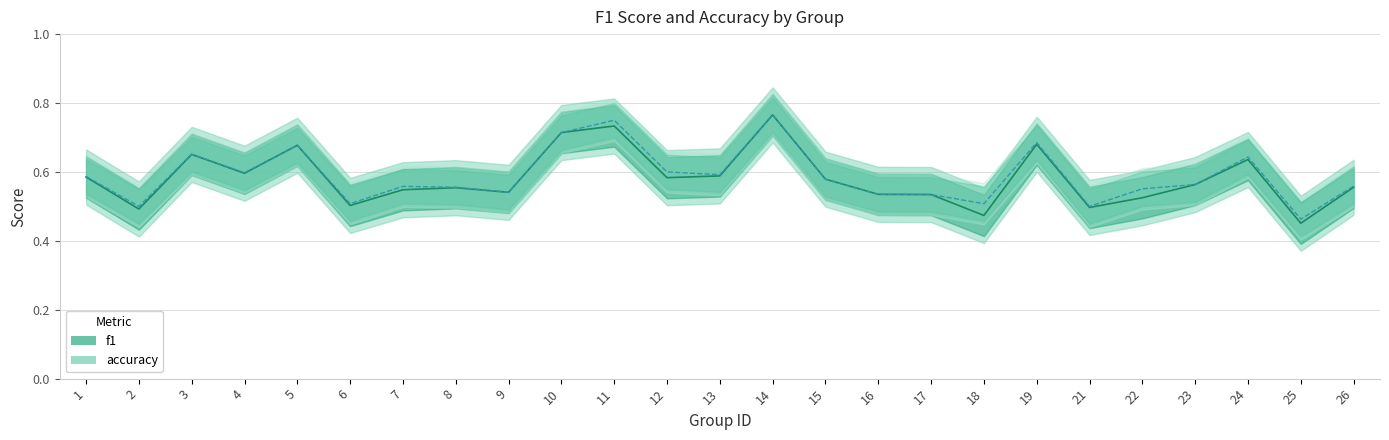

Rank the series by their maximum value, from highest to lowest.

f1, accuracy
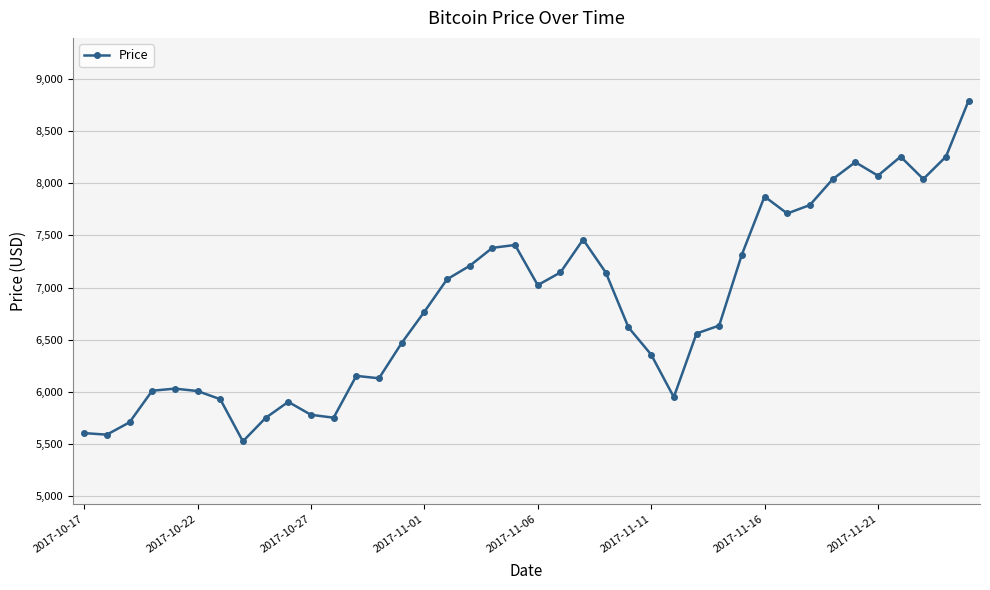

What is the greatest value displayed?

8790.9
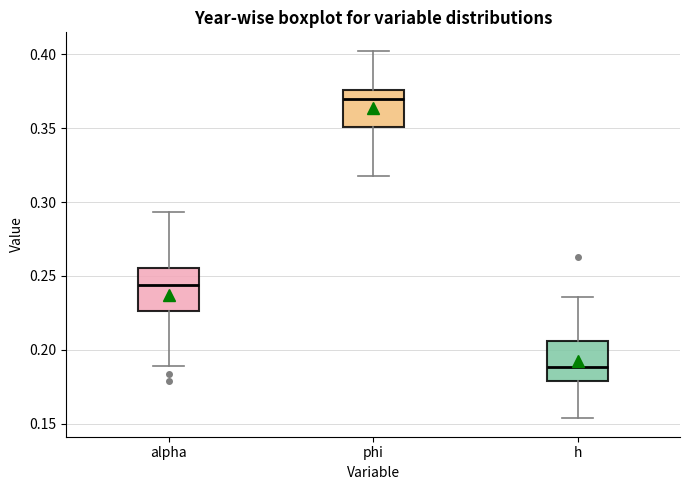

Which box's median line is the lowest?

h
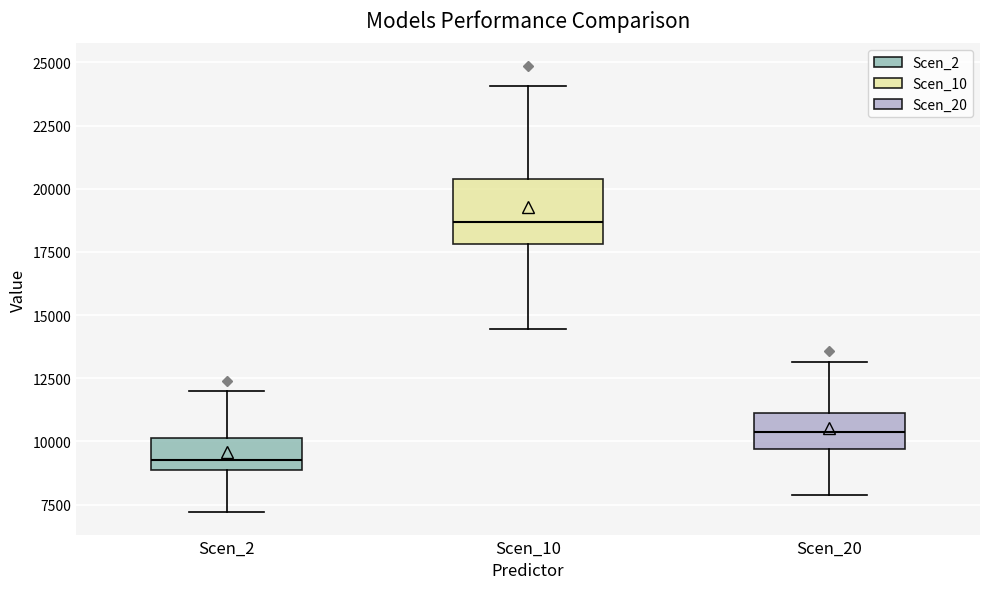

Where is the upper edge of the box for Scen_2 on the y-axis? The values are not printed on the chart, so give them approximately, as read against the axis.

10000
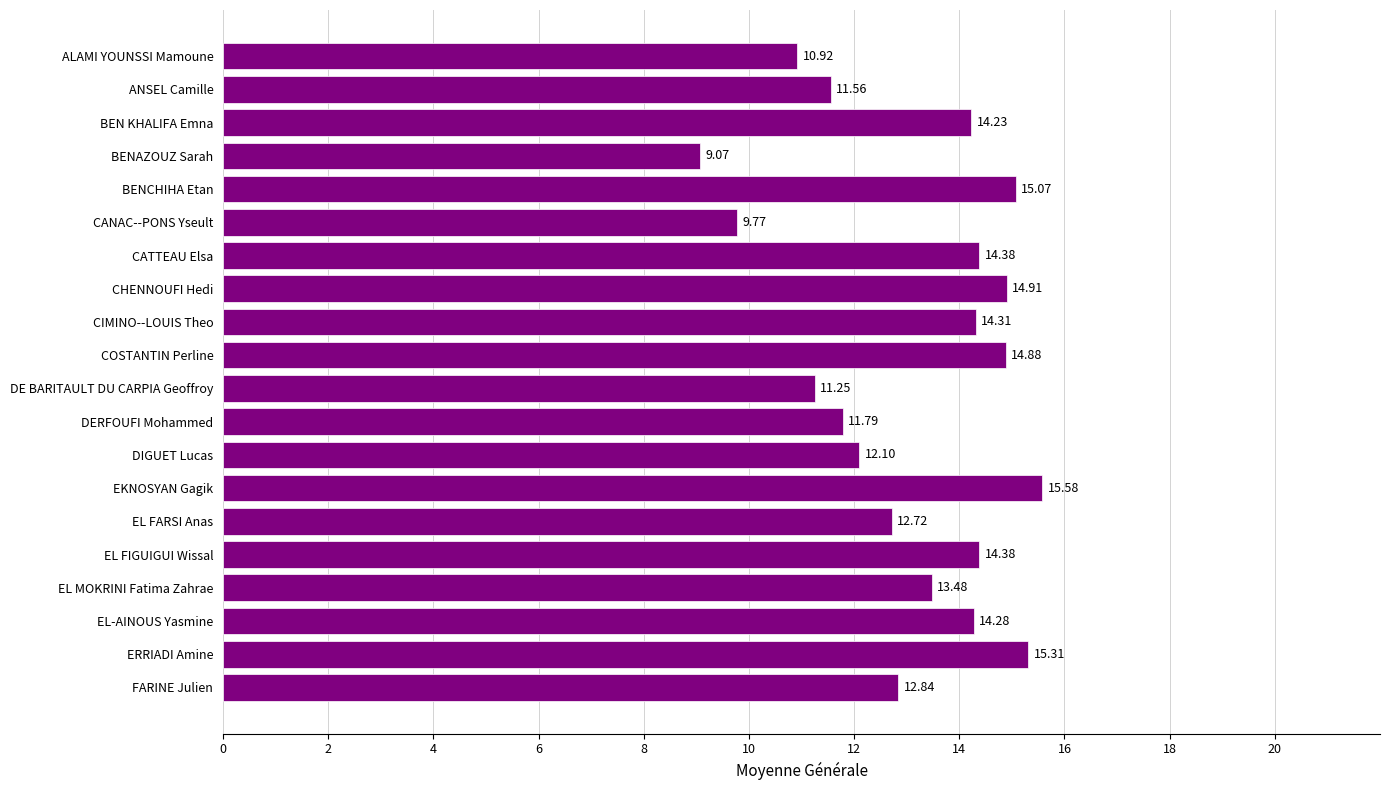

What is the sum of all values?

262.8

Exercise instructions | Quote the text of these records verbatim, omitting the pictures.

Answer |
Rank the series by their maximum value, from highest to lowest.

f1, accuracy

What is the greatest value displayed?

8790.9

Which box's median line is the lowest?

h

Where is the upper edge of the box for Scen_2 on the y-axis? The values are not printed on the chart, so give them approximately, as read against the axis.

10000

What is the sum of all values?

262.8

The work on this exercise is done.